К работе отец относился с такой же страстью. Методики, которые он придумывал, всегда были выразительны и красивы. Умение придумать и поставить эксперимент было его особенным достоинством как ученого. Конечно, он был известен и как теоретик, но сам себя в первую очередь считал экспериментатором. Это притом, что техники тогда никакой не было (особенно в ленинабадский период) и все приспособления для экспериментов приходилось делать своими руками.
В стихотворном напутствии, которое отец подарил мне как-то ко дню рождения, были такие строчки:

Учись кромсать листы картонные,
Пилить дрова, ковать металл,
Тахитоскопы электронные
Изготовлять из старых шпал.

Сам отец умел это делать очень хорошо. Например, ему нужно было понять, как человек осматривает некое изображение. Отец взял черный ящик (в прямом, не в переносном смысле) и поместил туда картинку. Внутри ящика темно, и человек, разглядывающий рисунок, должен пользоваться фонариком. А с другой стороны ящика установлена фотокамера, которая фиксирует движение луча. Таким образом, можно понять стратегию того, кто рассматривает изображение. Впоследствии, когда у отца появилась современная аппаратура, многие его гипотезы, выдвинутые в период использования самодельных приборов, подтвердились.

Во многих экспериментах отца я, естественно, выступал в роли испытуемого № 1. Черный ящик, например, опробовали на мне. Когда я рассмотрел помещенную туда картинку, выяснилось, что это рыба (будь я постарше, мог бы и до эксперимента догадаться).
Вообще отец был настоящим академичным ученым. Он считал, что любое теоретическое положение должно быть выведено из работ предшественников и подвергнуто тщательной экспериментальной проверке. А когда позиция обозначена и доказана, к ней еще должен быть создан диагностический аппарат. Это сегодня слово «диагностика» прочно вошло в психолого-педагогический словарь. А тогда представления о диагностике и ее необходимости вовсе не были общепринятыми.
У отца было очень много друзей, с которыми его связывала работа. Не только мама, но и я — мы часто оказывались в этой компании. Для меня это было подарком судьбы, потому что еще в детстве я познакомился с людьми, которые вписали самые интересные и глубокие страницы в отечественную психологию.
Еще когда я учился в школе, отец прочитал мне целый курс лекций по психологии. Так что потом, уже будучи студентом, я имел некоторые преимущества перед сокурсниками.
В мои университетские годы отец учил меня писать научные статьи. Он не переносил связок типа «надо заметить», «надо сказать». Говорил: «Надо сказать, так скажи». Не любил, когда в скобках перечисляют много фамилий авторов. Называл такие перечни «братскими могилами».

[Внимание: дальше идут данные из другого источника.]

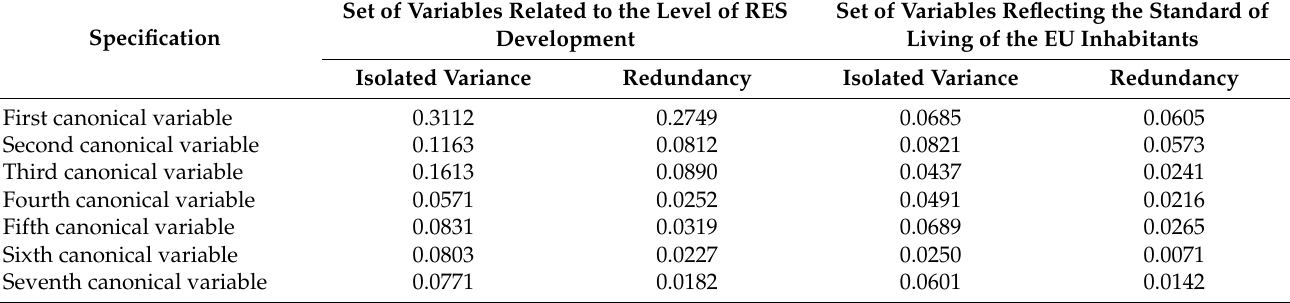
Table 7. Isolated variances and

Мне повезло: я имел двух замечательных учителей — своего отца и Даниила Борисовича Эльконина, под руководством которого проработал много лет. Они были представителями одной и той же научной школы. Эльконин близко дружил с учителем отца, Александром Владимировичем Запорожцем, и тоже был учеником Выготского.
Сегодня я работаю в сфере личностной проблематики, которой отец никогда не занимался, но с огромным интересом и уважением слежу за деятельностью Центра, который носит его имя. Центр — это преобразованная лаборатория, которую отец вырастил и воспитал. Сотрудники Центра очень бережно относятся к памяти отца и до сих пор пишут его имя на первом месте в своих коллективных трудах, хотя многие из них давно уже вышли на самостоятельную проблематику и на самостоятельные программы. У некоторых есть и собственные ученики — пятое поколение последователей Выготского. В наше время, непростое для науки, это одно из довольно немногих учреждений, продолжающих развивать традиции отечественной психологической школы.